Rolling Stone Magazine Publishes First Spanish-Language Section On Latino Music And Culture

Rolling Stones

Rolling Stones

Rolling Stone is crossing over.

On Friday, for the first time in its 45 years, the magazine published a special Spanish-language section on Latino music and the cultural figures that presently influence the over 50 million Hispanics in the United States.

Daniel Craig’s 007 may be the face of the Nov. 22 issue, but a flip to the back of the magazine will reveal a secondary cover featuring crossover rapper Pitbull.

Donning a bright red blazer and signature shades, “El Rey de la Fiesta” (The King of the Party) covers the special 15-page section which centers around the “10 Best Latin Rock Albums of All Time” as well as the work of Dominican Pulitzer-Prize winning novelist Junot Díaz, Puerto Rico’s hip-hop duo Calle 13, and Colombian actress Sofia Vergara, among others.

Seventeen percent of Rolling Stone magazine’s readership is Latino, according to GfK MRI audience research reported in the New York Times. With that in mind, the magazine filled their unprecedented section with articles written in English and Spanish interview sidebars with no translation attached.

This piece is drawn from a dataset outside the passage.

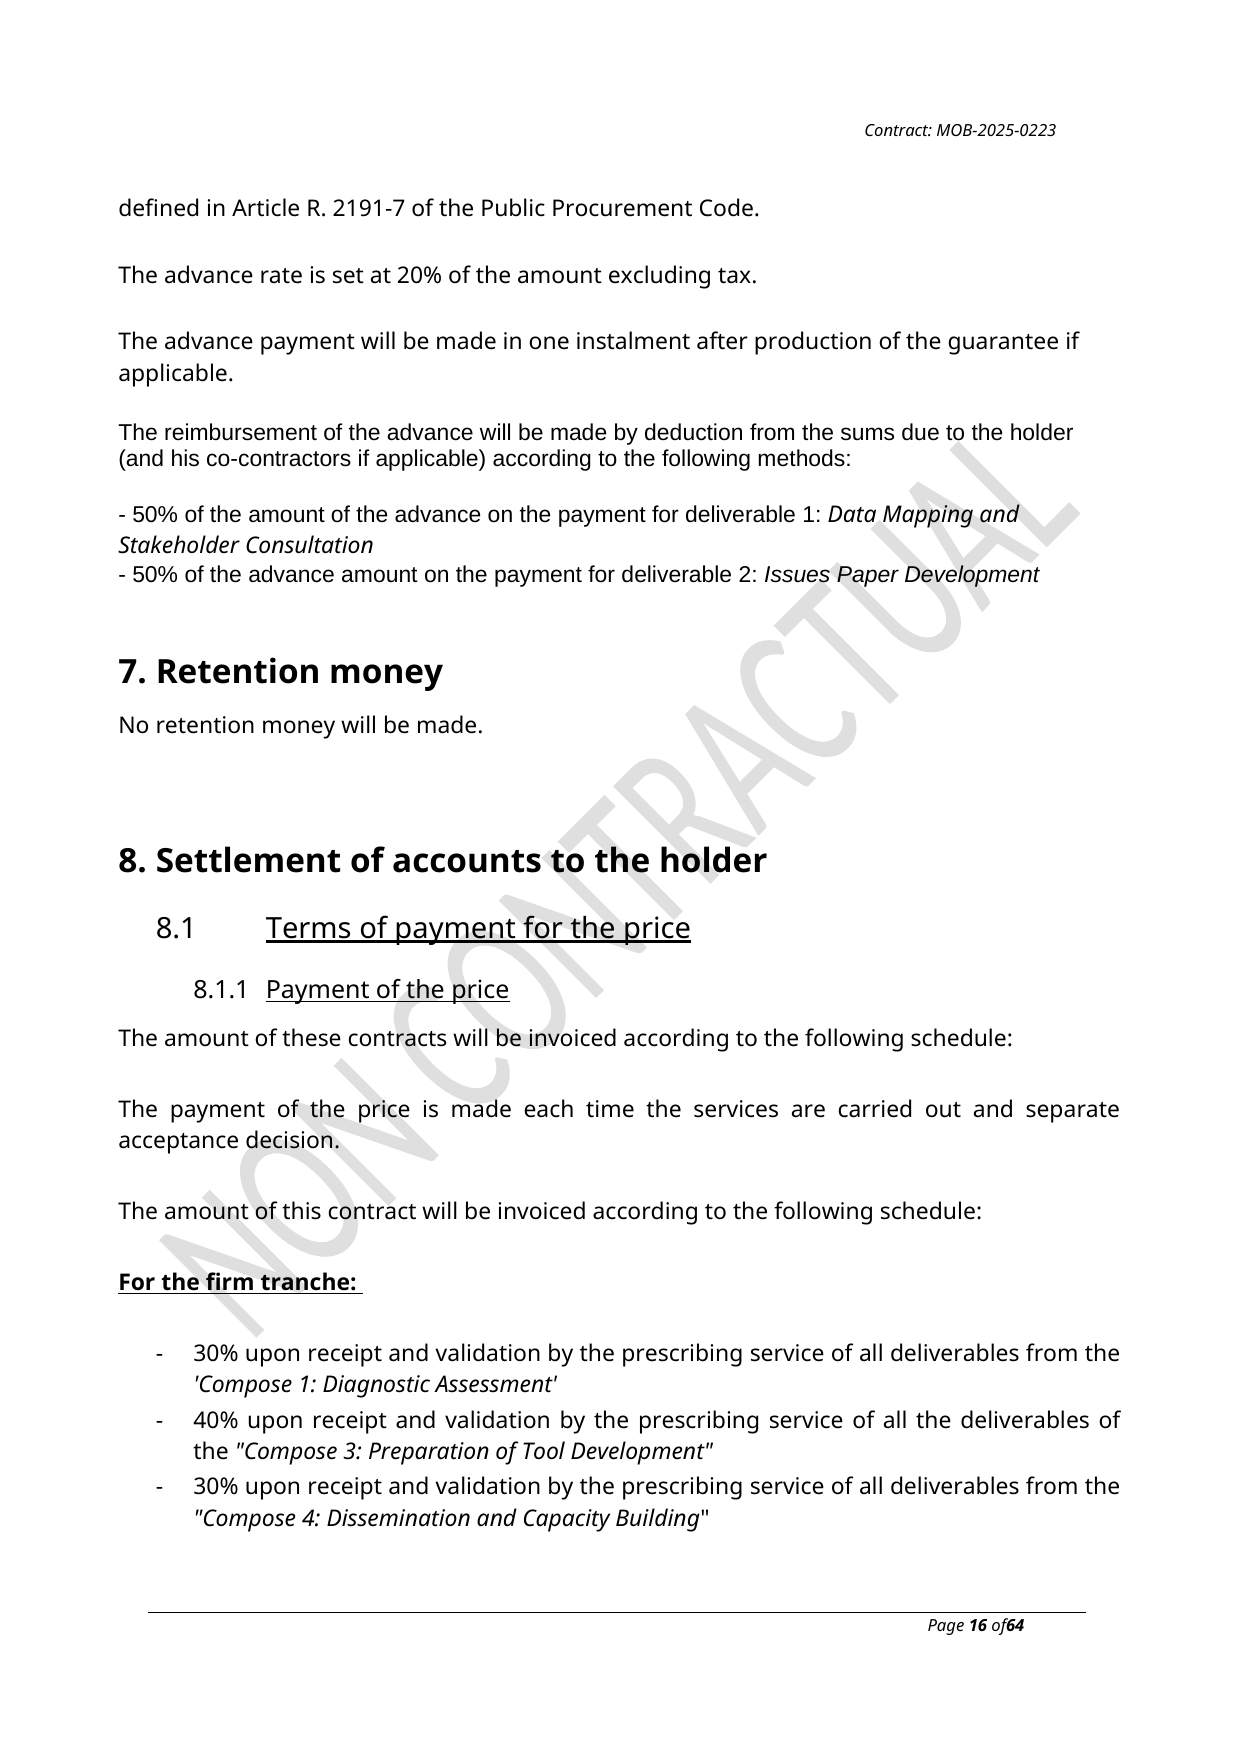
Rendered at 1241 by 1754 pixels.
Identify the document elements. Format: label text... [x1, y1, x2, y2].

“The whole idea of the content being in both English and Spanish is that the acculturated Latino is using both Spanish and English in the house and outside of the house,” Matt Mastrangelo, the publisher of Rolling Stone, told the New York Times.

An April 2012 study by the Pew Hispanic Center surveyed language use among Latinos and found that among adults 38 percent were classified as bilingual, while the same percent were Spanish dominant and 24 percent were considered English dominant.

Executive vice president and managing director of Lapíz, a Chicago-based multicultural ad agency, Gustavo Razzetti told NBC Latino the idea of a Spanish section was born out of talks between Mastrangelo and Lapíz about producing concerts and events with the magazine. Apart from its bilingual editorial content, the section also included Spanish-language ads created for the occasion–three of which were placed by Procter & Gamble brands represented by Lapíz.

“We decided to go a step further and create content that celebrates Latinos and the crossover that Latin and American cultures are experiencing right now,” Razzetti told NBC Latino. “You can check out the magazine and see Daniel Craig or you can flip it over and see Pitbull. For advertisers in the past, there was one door for Latinos and another for the rest of the market, but this magazine represents that there’s one single world with a door each for Latin culture and one for mainstream culture – and Latinos have the power to access that world however they choose.”